An unusually eventful Grizzlies season has been even bumpier over the past week, with the most intensely enjoyable home game of the season — Friday’s overtime win against the San Antonio Spurs — followed by two dispiriting non-performances: a big loss in Dallas the following night and a 99-73 drubbing at FedExForum Monday night at the hands of the Los Angeles Clippers. The 26-point scoring margin is the Grizzlies’ worst defeat of the season, and the 30.3 percent shooting was the worst home performance in franchise history.

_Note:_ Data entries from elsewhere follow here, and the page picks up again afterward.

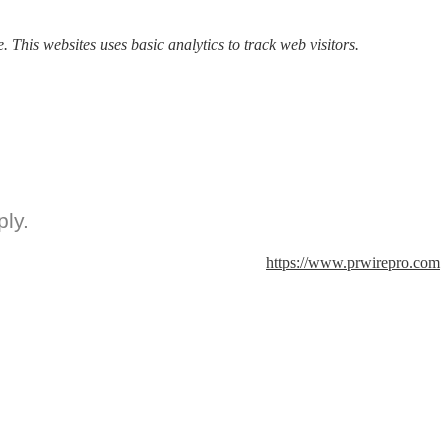
. This websites uses basic analytics to track web visitors.
ly.
https://www.prwirepro.com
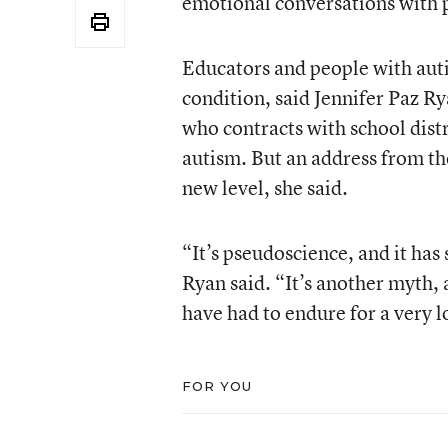
emotional conversations with 
Educators and people with aut
condition, said Jennifer Paz Ry
who contracts with school distri
autism. But an address from the
new level, she said.
“It’s pseudoscience, and it ha
Ryan said. “It’s another myth, a
have had to endure for a very 
FOR YOU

There were excuses for both bad losses. The Dallas game seemed like a classic schedule loss, the second night of a back-to-back on the road after a draining overtime win. Monday night, the team was playing without leading scorer Rudy Gay, out of town for a family funeral. Gay’s loss, on top of the loss of his own backup, Quincy Pondexter, had the Grizzlies playing unconventional lineups all night and against the league’s deepest team. The Clippers, of course, were playing without their best player, Chris Paul.
If the Grizzlies have a good showing — win or lose — in a Wednesday-night rematch with the Spurs in San Antonio, these losses can maintain their asterisks. A bad showing Wednesday night and alarm bells will sound.
But while the Grizzlies’ contender status and season trajectory still hangs in the balance — pending the next game, the next Rudy Gay trade rumor, or the next Lionel Hollins radio interview — let’s take a quiet moment amid the clamor to recognize one player on the roster undercard who is doing good things now that promise even more going forward.
Darrell Arthur missed all last season with an Achilles injury and then missed the start of this season with a more minor leg injury. Upon his return, it’s taken him a few weeks to improve his conditioning and timing back to something resembling his pre-injury form. But in recent weeks, he’s shown why many — myself included — thought he was the team’s best reserve player and one of the league’s better backup forwards before the injury. Arthur’s minutes and production are both up in January — his rebounding rate up, his turnover rate down, his jumper starting to fall more.
Arthur’s surface stats don’t look like much — seven points, three rebounds a game — but watch him closely and you’ll regularly see Arthur make impactful defensive plays that don’t register in the box score: Blowing up pick-and-rolls. Switching onto and containing perimeter ballhandlers. Cutting off drives and setting up teammate steals. Racing down in transition to disrupt a fastbreak.
This month, with the injury to Pondexter, we’ve seen Arthur add to his resume by playing a more than passable small forward. Prior to Monday night’s debacle, the Grizzlies had outscored opponents by nine points in 43 minutes with Arthur on the wing. Against the Clippers, with most of the team in the tank, Arthur fared a little better than most and did while guarding five different players over the course of the game.
Arthur was the star of that dramatic win over the Spurs, with his best all-around game since facing the same Spurs, pre-injury, in the playoffs two seasons prior. Arthur made a series of big plays in the fourth quarter and overtime in that game: defensive rebounds, mid-range jumpers, winning a tip against Hall of Famer Tim Duncan, and sprinting out for a transition dunk that sealed the game in the final seconds. But his best moment was easy to overlook. In the final sequence of the game, after Gay made a pull-up jumper for the go-ahead basket, the Spurs had a chance to tie or take the lead. They ran a high pick-and-roll between point guard Tony Parker and Duncan. And Arthur blew it up: switching onto Parker and pushing him outside his shooting range, recovering back to Duncan to deny a pass, and then jumping back out on Parker to contest the fadeaway jumper that was left. Three key defensive plays in a matter of seconds to preserve Gay’s big shot and set up Arthur’s own dunk at the other end.
While many things are uncertain about the Grizzlies right now, Arthur’s comeback and blooming versatility is a good story flying under the radar.